Anyway, as many of you know, the former editors (Richard Stratton, John Mailer and Annie Nocenti) are my friends, and I wrote for the magazine under them, so I have a definite bias. But it was enough to get me riled up enough to send a letter to alternet.org. Why should anyone think of pot smokers any differently if they're happy to adopt the "stoner" culture? Naive as I am, I thought alternet would be above the stereotype.

This is the letter I wrote. In advance, I ask you to forgive any grandstanding; it's just my lil ole way.

Dear Editor(s)

I am writing regarding the article published on March 29, 2005 entitled "High and Mighty" by Camille Dodero

As a author and journalist, I had the privilege of writing High Times during the all-too-brief Stratton/Mailer reign. Far from being a "celebrity-driven Nation," the magazine was recapturing its real goal of actually being (rather than simply posing as) counterculture. I find many things troubling in Ms. Dodero's article, not the least of which is the insinuation that a "true" pot smoker is one with two foot bongs and vaporizers, rather than the occasional dime bag user. This reveals the elitism of the current High Times: if you don't smoke as much as we do, the same way we do, then you're not one of us.

When I wrote for High Times under Richard Stratton and John Mailer (and, incidentally, Annie Nocenti) I was very excited to write for a progressive magazine, which didn't just supply stoners with paraphernalia, but supplied people who care about pot and counterculture with the means of continuing a rebellion. Three foot bongs are nice, but what about legislation articles? What about all the other things that pot smokers think about BESIDES growing? No, they don't just stare into space, thank you. They listen to music, they write, they play video games, they think about sex. The so-called celebrity-driven High Times knew this and had columns about these subjects. It was something that ANYONE--the lifelong stoner or the occasional smoker--could read.

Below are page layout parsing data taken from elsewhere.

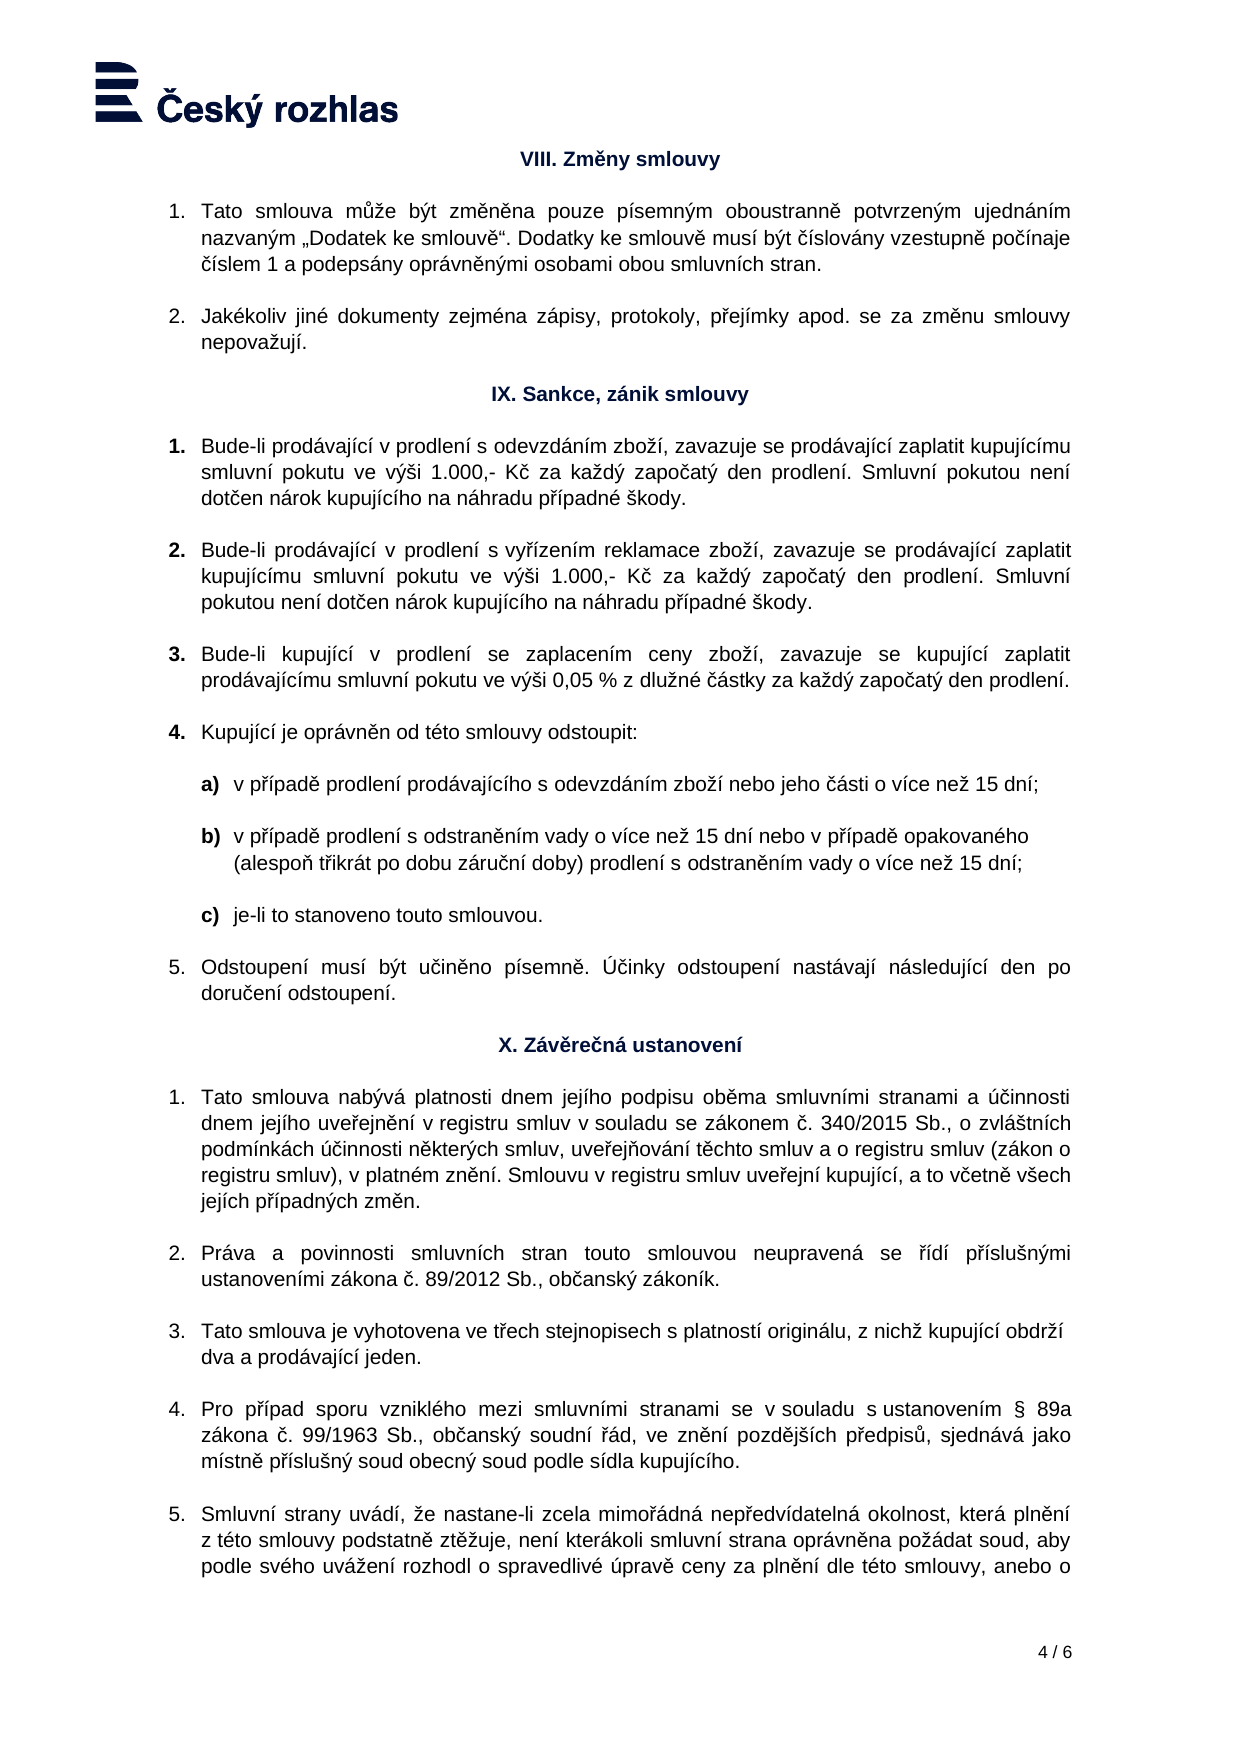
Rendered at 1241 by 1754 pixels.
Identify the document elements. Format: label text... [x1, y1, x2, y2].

list Tato smlouva je vyhotovena ve třech stejnopisech s platností originálu, z nichž kupující obdrží dva a prodávající jeden. [168, 1318, 1072, 1370]
list Bude-li prodávající v prodlení s odevzdáním zboží, zavazuje se prodávající zaplatit kupujícímu smluvní pokutu ve výši 1.000,- Kč za každý započatý den prodlení. Smluvní pokutou není dotčen nárok kupujícího na náhradu případné škody. [168, 432, 1072, 511]
list Jakékoliv jiné dokumenty zejména zápisy, protokoly, přejímky apod. se za změnu smlouvy nepovažují. [168, 302, 1072, 354]
list Práva a povinnosti smluvních stran touto smlouvou neupravená se řídí příslušnými ustanoveními zákona č. 89/2012 Sb., občanský zákoník. [168, 1240, 1072, 1292]
subtitle Změny smlouvy [168, 146, 1072, 172]
subtitle Závěrečná ustanovení [168, 1031, 1072, 1057]
list Pro případ sporu vzniklého mezi smluvními stranami se v souladu s ustanovením § 89a zákona č. 99/1963 Sb., občanský soudní řád, ve znění pozdějších předpisů, sjednává jako místně příslušný soud obecný soud podle sídla kupujícího. [168, 1396, 1072, 1474]
list Bude-li kupující v prodlení se zaplacením ceny zboží, zavazuje se kupující zaplatit prodávajícímu smluvní pokutu ve výši 0,05 % z dlužné částky za každý započatý den prodlení. [168, 641, 1072, 693]
list Tato smlouva může být změněna pouze písemným oboustranně potvrzeným ujednáním nazvaným „Dodatek ke smlouvě“. Dodatky ke smlouvě musí být číslovány vzestupně počínaje číslem 1 a podepsány oprávněnými osobami obou smluvních stran. [168, 198, 1072, 276]
subtitle Sankce, zánik smlouvy [168, 380, 1072, 406]
list v případě prodlení prodávajícího s odevzdáním zboží nebo jeho části o více než 15 dní; [201, 771, 1072, 797]
list v případě prodlení s odstraněním vady o více než 15 dní nebo v případě opakovaného (alespoň třikrát po dobu záruční doby) prodlení s odstraněním vady o více než 15 dní; [201, 823, 1072, 875]
list Bude-li prodávající v prodlení s vyřízením reklamace zboží, zavazuje se prodávající zaplatit kupujícímu smluvní pokutu ve výši 1.000,- Kč za každý započatý den prodlení. Smluvní pokutou není dotčen nárok kupujícího na náhradu případné škody. [168, 537, 1072, 615]
list je-li to stanoveno touto smlouvou. [201, 901, 1072, 927]
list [168, 1500, 1072, 1578]
picture [95, 62, 398, 128]
list Odstoupení musí být učiněno písemně. Účinky odstoupení nastávají následující den po doručení odstoupení. [168, 953, 1072, 1005]
list Tato smlouva nabývá platnosti dnem jejího podpisu oběma smluvními stranami a účinnosti dnem jejího uveřejnění v registru smluv v souladu se zákonem č. 340/2015 Sb., o zvláštních podmínkách účinnosti některých smluv, uveřejňování těchto smluv a o registru smluv (zákon o registru smluv), v platném znění. Smlouvu v registru smluv uveřejní kupující, a to včetně všech jejích případných změn. [168, 1083, 1072, 1214]
list Kupující je oprávněn od této smlouvy odstoupit: [168, 719, 1072, 745]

How, exactly, is that "slick" or "corporate?" Dodero's article never explains this. Instead, it's simply assumed that since circulation supposedly shot up in the short term, High Times had "returned to its roots." Its roots, in fact, were far different than what it's become now, a fact that is simply ignored in this article. For example, why is the magazine's early "Hunter S. Thompson" sensibility in the 1960's laudable, while the fact that Hunter S. Thompson actually wrote for the magazine during the "celebrity-driven" era is never mentioned? How exactly are Ani DiFranco and Jim Jarmusch "celebrities" while Snoop Dogg with some bud is not?

Gloriously shot pictures of buds are nice, but in the end, they're no different than any other glossy, marketed centerfold. What was once a revolutionary magazine of politics and culture--what Playboy was to the mainstream in the 60's--is now again simply another Penthouse or Hustler. In other words: Pot Porn.

6 Comments:

Anonymous Anonymous said...

Yay! I love pot porn.
Glad to see you back High Times - keep showing me the green and I'll keep giving you my green.

5:15 PM  
Anonymous Anonymous said...

Yeah. This lady is crazy. That version of High Times that she's touting was utterly unreadable, self important crapola and the people responsible, her included, were blow-hard hollywood wannabees. Nobody wanted to read your version of the magazine. The facts reflect this. Get over it.

Long live pot porn if that's what you call how great the magazine is now.